The former Fulbright scholar was held for 45 days in a detention facility in Louisiana until a federal judge in Vermont, where she had briefly been held, ordered her immediately released after finding she raised a substantial claim that her detention constituted unlawful retaliation in violation of her free speech rights.
A federal judge in Boston last month ruled that the administration had adopted an unlawful policy of detaining and deporting scholars like Ms Ozturk that chilled the free speech of non-citizen academics at universities.
The Justice Department moved to appeal that decision.
Judge blocks California ban on masks for federal agents
A US federal judge yesterday blocked a California law that would have prohibited federal immigration agents from covering their faces during operations, but upheld that they must display identification.
The use of masks by some unidentified and heavily armed US Immigration and Customs Enforcement (ICE) officers as part of President Donald Trump's immigration crackdown has stoked criticism from local leaders in Democratic-run cities.
US District Judge Christina Snyder found California's masking law known as the No Secret Police Act to be discriminatory as it did not apply to state law enforcement officers.
The proposed ban "unlawfully discriminates against federal officers," she wrote.
But the judge upheld a measure that requires agents to show identification and their badge numbers.
Snyder suggested in her ruling that the ban would be constitutional if broadened to cover state law enforcement as well.
Democratic State Senator Scott Wiener, who co-authored the ban's legislation, said Monday he would amend the law and propose a new ban that would include all state officials.
"Now that the Court has made clear that state officers must be included, I am immediately introducing new legislation to include state officers," he wrote in a statement.
"I will do everything in my power to expedite passage of this adjustment to the No Secret Police Act."
Court says US can end Honduran, Nicaraguan, Nepalese migrant protections
A US appeals court has also opened the door for deportations of migrants from Honduras, Nepal and Nicaragua with legal protections to live in the United States.
The Trump administration moved last year to end Temporary Protected Status (TPS) for tens of thousands of Honduran, Nepalese and Nicaraguan nationals, which had allowed them to live in the United States.
A federal judge had vacated the order, but the Ninth Circuit Court of Appeals issued an order yesterday to allow the government to proceed with deportations while appealing that decision.
TPS allows narrow groups of people to live and work in the US if they're deemed to be in danger if they return to their home countries, because of war, natural disaster or other extraordinary circumstances.
The previous court's "order vacating the termination of TPS for Nepal, Honduras and Nicaragua is stayed pending appeal," yesterday's decision read.
TPS had applied to more than 51,000 Hondurans and 3,000 Nicaraguans who came to the United States after Hurricane Mitch devastated the Central American nations in 1998.
Around 7,000 Nepalese have TPS protection following a 2015 earthquake in the Asian nation.
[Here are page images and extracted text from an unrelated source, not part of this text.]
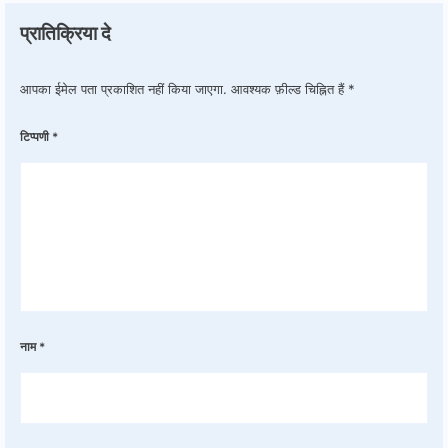
प्रातिक्रिया दे
आपका ईमेल पता प्रकाशित नहीं किया जाएगा.
आवश्यक फ़ील्ड चिह्नित हैं
*
टिप्पणी
*
नाम
*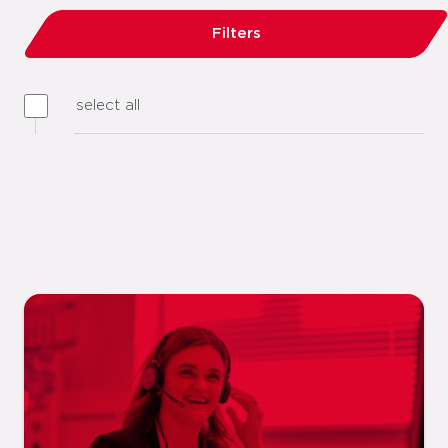
Filters
select all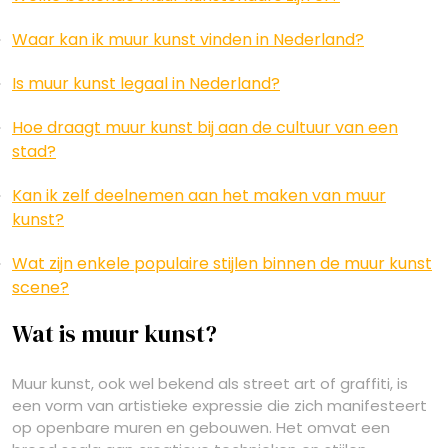
Waar kan ik muur kunst vinden in Nederland?
Is muur kunst legaal in Nederland?
Hoe draagt muur kunst bij aan de cultuur van een
stad?
Kan ik zelf deelnemen aan het maken van muur
kunst?
Wat zijn enkele populaire stijlen binnen de muur kunst
scene?
Wat is muur kunst?
Muur kunst, ook wel bekend als street art of graffiti, is
een vorm van artistieke expressie die zich manifesteert
op openbare muren en gebouwen. Het omvat een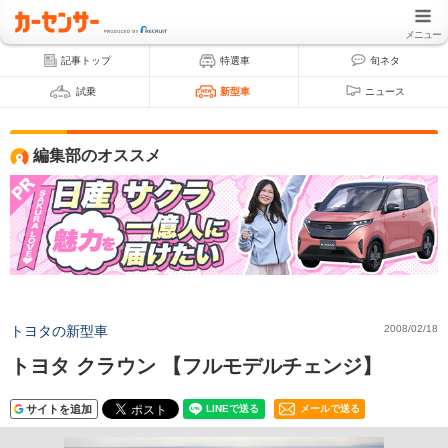
メニュー
記事トップ
特選車
旬ネタ
試乗
新型車
ニュース
編集部のオススメ
トヨタの新型車
2008/02/18
トヨタ クラウン 【フルモデルチェンジ】
サイトを追加
メールで送る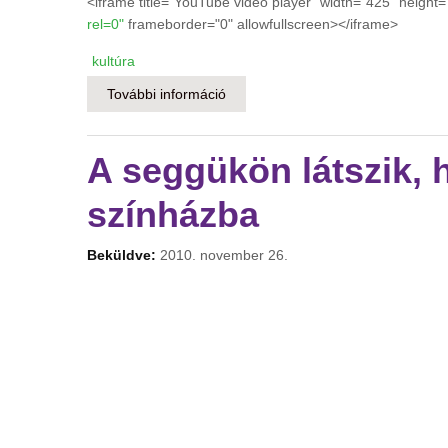
<iframe title="YouTube video player" width="425" height=
rel=0"
frameborder="0" allowfullscreen></iframe>
kultúra
További információ
Mentsük meg az art mozikat! - Vis
A seggükön látszik, 
színházba
Beküldve:
2010. november 26.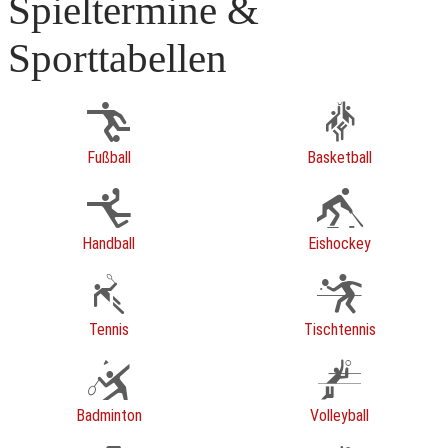
Spieltermine &
Sporttabellen
Fußball
Basketball
Handball
Eishockey
Tennis
Tischtennis
Badminton
Volleyball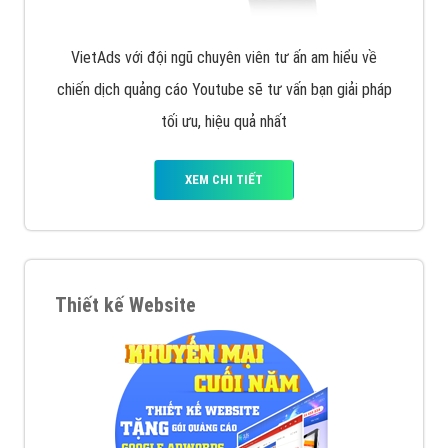
VietAds với đội ngũ chuyên viên tư ấn am hiểu về
chiến dịch quảng cáo Youtube sẽ tư vấn bạn giải pháp
tối ưu, hiệu quả nhất
XEM CHI TIẾT
Thiết kế Website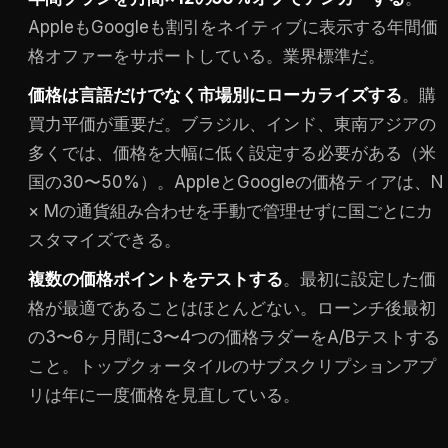
AppleもGoogleも割引をネイティブに表示する年間価
格オファーをサポートしている。業界標準だ。
価格は言語だけでなく市場別にローカライズする
。購
買力平価が重要だ。ブラジル、インド、東南アジアの
多くでは、価格を大幅に低く設定する必要がある（米
国の30〜50%）。AppleとGoogleの価格ティアは、N
× Mの通貨組み合わせを手動で管理せずに国ごとにカ
スタマイズできる。
複数の価格ポイントをテストする
。最初に設定した価
格が最適であることはほとんどない。ローンチ後最初
の3〜6ヶ月間に3〜4つの価格ラダーをA/Bテストする
こと。トップクォータイルのサブスクリプションアプ
リは年に一度価格を見直している。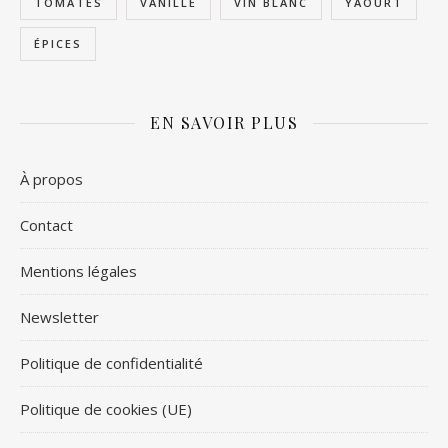
TOMATES
VANILLE
VIN BLANC
YAOURT
ÉPICES
EN SAVOIR PLUS
À propos
Contact
Mentions légales
Newsletter
Politique de confidentialité
Politique de cookies (UE)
Historically presidents have continued to renew TPS status for immigrants rather than revoking it and rendering them undocumented.
But Mr Trump has vowed a mass deportation campaign, with Department of Homeland Security Secretary Kristi Noem saying Monday that "TPS was never designed to be permanent."
In stripping TPS, the Department of Homeland Security has said it was doing so because conditions have improved in those countries to the point where their nationals can return home safely.